Repères à temps

Chère lectrice, cher lecteur,

 

Repères n’a pas pour vocation de suivre l’actualité, encore moins de la prévoir. Mais les méandres de l’histoire recoupent parfois notre ligne éditoriale. Un exemple en est donné avec la publication d’un Géopolitique de la Russie, programmé bien avant le déclenchement de la guerre en Ukraine. Cet événement tragique n’avait pas été prophétisé, mais l’un des intérêts du livre de Lukas Aubin est justement de montrer que la connaissance conjuguée de l’histoire et de la géographie sert à le mettre en perspective. Grande comme deux fois les États-Unis et s’étalant sur onze fuseaux horaires différents, la Russie est un pays continent, multiethnique et multiconfessionnel. Que ce soit sous les tsars, les empereurs ou leurs successeurs, elle a toujours cherché à s’étendre, ou à reconquérir les territoires jugés temporairement perdus. En 1953, l’année de la mort de Staline, la superficie du territoire soviétique dépassait 22 millions de km2. En 1991, après l’effondrement de l’URSS, la Russie fut ramenée à ses frontières de 1683, soit 17 millions de km2 environ. De quoi donner des idées de reconquête à un admirateur du « père des peuples ».
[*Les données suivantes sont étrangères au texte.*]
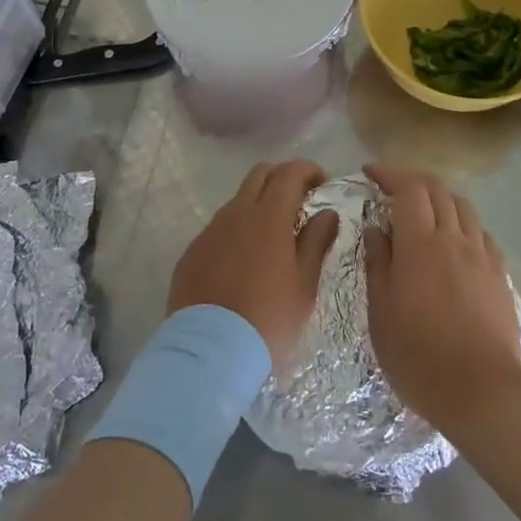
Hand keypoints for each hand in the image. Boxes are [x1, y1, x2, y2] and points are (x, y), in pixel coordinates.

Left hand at [168, 160, 338, 368]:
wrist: (210, 351)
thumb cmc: (269, 319)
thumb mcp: (304, 285)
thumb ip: (316, 242)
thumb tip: (327, 213)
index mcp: (268, 217)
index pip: (290, 173)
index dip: (309, 170)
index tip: (323, 183)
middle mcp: (236, 214)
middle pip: (260, 174)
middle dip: (283, 178)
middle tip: (300, 202)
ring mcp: (210, 231)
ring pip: (238, 201)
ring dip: (258, 205)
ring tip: (273, 237)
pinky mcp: (192, 252)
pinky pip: (219, 229)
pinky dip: (237, 231)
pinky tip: (244, 262)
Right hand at [363, 164, 520, 431]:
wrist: (482, 391)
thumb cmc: (419, 355)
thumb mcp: (381, 313)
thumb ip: (378, 263)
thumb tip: (375, 228)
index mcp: (420, 243)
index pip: (408, 188)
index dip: (388, 173)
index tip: (369, 172)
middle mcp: (454, 238)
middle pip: (437, 189)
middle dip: (412, 178)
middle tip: (391, 186)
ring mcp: (482, 254)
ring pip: (463, 206)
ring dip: (439, 197)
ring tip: (422, 210)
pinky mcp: (500, 274)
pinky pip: (481, 232)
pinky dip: (462, 222)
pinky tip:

De la géopolitique à l’économie mondiale, la transition n’est pas trop difficile. Le Repères annuel du CEPII, L’Économie mondiale 2023, est toujours très attendu. Coordonnée par Isabelle Bensidoun et Jézabel Couppey-Soubeyran, cette livraison est particulièrement intéressante et diversifiée. On y retrouve une analyse de la conjoncture mondiale « face au précipice » (Thomas Grjebine), complétée par une base de données fort utile parce que synthétique, ainsi que des chapitres consacrés aux plans de relance (Jérôme Héricourt) ou au retour de l’inflation (Thomas Grjebine). D’autres thèmes sont renouvelés par leur mise en relation avec la transition écologique, qu’il s’agisse de la gouvernance d’entreprise (Michel Aglietta, Renaud du Tertre), de l’autonomie stratégique (Vincent Vicard et Pauline Wibaux) ou du commerce international (Cecilia Bellora). Par exemple, sachant que presque la moitié de notre empreinte carbone dépend de nos importations, faut-il changer de politique commerciale ? Enfin, le dernier chapitre dresse un tableau de l’immigration en Europe (Anthony Edo) et montre l’écart entre la réalité et la perception erronée qu’en a l’opinion publique, une méconnaissance politiquement instrumentalisée. Se trouve ainsi très bien illustrée la vocation de Repères, dont l’ambition est de contribuer à la qualité du débat démocratique par la diffusion de la connaissance scientifique.

Le troisième livre de ce mois semblera plus inattendu, dès la lecture de son titre : Le Don dans l’économie. Comment la science des comportements utilitaristes pourrait-elle rendre compte du don ? Depuis le célèbre essai de Marcel Mauss, les tentatives de résolution de l’énigme du don semblaient réservées aux anthropologues ou aux philosophes. Mais il n’est pas question ici des débats autour de l’essence du don, quant à savoir, entre autres, si un acte complètement désintéressé est possible ? Les autrices, Françoise Benhamou et Nathalie Moureau, qui connaissent bien les mondes de l’art et de la culture, partent d’une réalité observable, quantifiable. Aux États-Unis, il existe plus de 1,54 million d’organisations caritatives. Au total, les dons des Américains ont atteint plus de 471 milliards en 2020. La fondation Bill et Melinda Gates, à laquelle participe Warren Buffet, se prévaut d’une surface financière de 48 milliards de dollars, à comparer aux 6 milliards du budget de l’OMS (cette comparaison se justifie car l’une des actions de la fondation est la vaccination contre le paludisme). Autre exemple, plus proche de nous : après l’incendie de Notre-Dame-de-Paris, les dons ont afflué en provenance du monde entier. Toutefois, le circuit des dons ne véhicule pas que de l’argent (ce qui déjà paradoxal). Il n’est pas nécessaire d’être fortuné, ou mécène, chacun peut donner de son temps, lequel n’est pas, du moins pour les économistes, « gratuit ». Les formes du don sont multiples, ambivalentes, difficiles à saisir analytiquement. Nous espérons que ce Repères suscitera la curiosité de nos fidèles lecteurs, mais nous devons à l’honnêteté de les prévenir : il n’est pas donné.

 

Je vous souhaite un excellent début d’automne.